Task prompt:
Look below for the line containing "- Fixed #15 overlapping Tabs". Output it and each remaining line of the entries exactly, and nothing else.

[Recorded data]
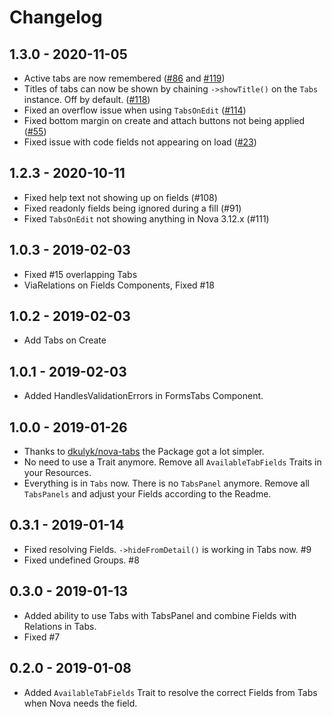 # Changelog

## 1.3.0 - 2020-11-05

- Active tabs are now remembered ([#86](https://github.com/eminiarts/nova-tabs/pull/86) and [#119](https://github.com/eminiarts/nova-tabs/pull/119))
- Titles of tabs can now be shown by chaining `->showTitle()` on the `Tabs` instance. Off by default. ([#118](https://github.com/eminiarts/nova-tabs/issue/118))
- Fixed an overflow issue when using `TabsOnEdit` ([#114](https://github.com/eminiarts/nova-tabs/pull/114))
- Fixed bottom margin on create and attach buttons not being applied ([#55](https://github.com/eminiarts/nova-tabs/pull/55))
- Fixed issue with code fields not appearing on load ([#23](https://github.com/eminiarts/nova-tabs/issue/23))

## 1.2.3 - 2020-10-11

- Fixed help text not showing up on fields (#108)
- Fixed readonly fields being ignored during a fill (#91)
- Fixed `TabsOnEdit` not showing anything in Nova 3.12.x (#111)

## 1.0.3 - 2019-02-03

- Fixed #15 overlapping Tabs
- ViaRelations on Fields Components, Fixed #18

## 1.0.2 - 2019-02-03

- Add Tabs on Create

## 1.0.1 - 2019-02-03

- Added HandlesValidationErrors in FormsTabs Component.

## 1.0.0 - 2019-01-26

- Thanks to [dkulyk/nova-tabs](https://github.com/dkulyk/nova-tabs) the Package got a lot simpler. 
- No need to use a Trait anymore. Remove all `AvailableTabFields` Traits in your Resources.
- Everything is in `Tabs` now. There is no `TabsPanel` anymore. Remove all `TabsPanels` and adjust your Fields according to the Readme.

## 0.3.1 - 2019-01-14

- Fixed resolving Fields. `->hideFromDetail()` is working in Tabs now. #9
- Fixed undefined Groups. #8

## 0.3.0 - 2019-01-13

- Added ability to use Tabs with TabsPanel and combine Fields with Relations in Tabs.
- Fixed #7

## 0.2.0 - 2019-01-08

- Added `AvailableTabFields` Trait to resolve the correct Fields from Tabs when Nova needs the field.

Result:
- Fixed #15 overlapping Tabs
- ViaRelations on Fields Components, Fixed #18

## 1.0.2 - 2019-02-03

- Add Tabs on Create

## 1.0.1 - 2019-02-03

- Added HandlesValidationErrors in FormsTabs Component.

## 1.0.0 - 2019-01-26

- Thanks to [dkulyk/nova-tabs](https://github.com/dkulyk/nova-tabs) the Package got a lot simpler. 
- No need to use a Trait anymore. Remove all `AvailableTabFields` Traits in your Resources.
- Everything is in `Tabs` now. There is no `TabsPanel` anymore. Remove all `TabsPanels` and adjust your Fields according to the Readme.

## 0.3.1 - 2019-01-14

- Fixed resolving Fields. `->hideFromDetail()` is working in Tabs now. #9
- Fixed undefined Groups. #8

## 0.3.0 - 2019-01-13

- Added ability to use Tabs with TabsPanel and combine Fields with Relations in Tabs.
- Fixed #7

## 0.2.0 - 2019-01-08

- Added `AvailableTabFields` Trait to resolve the correct Fields from Tabs when Nova needs the field.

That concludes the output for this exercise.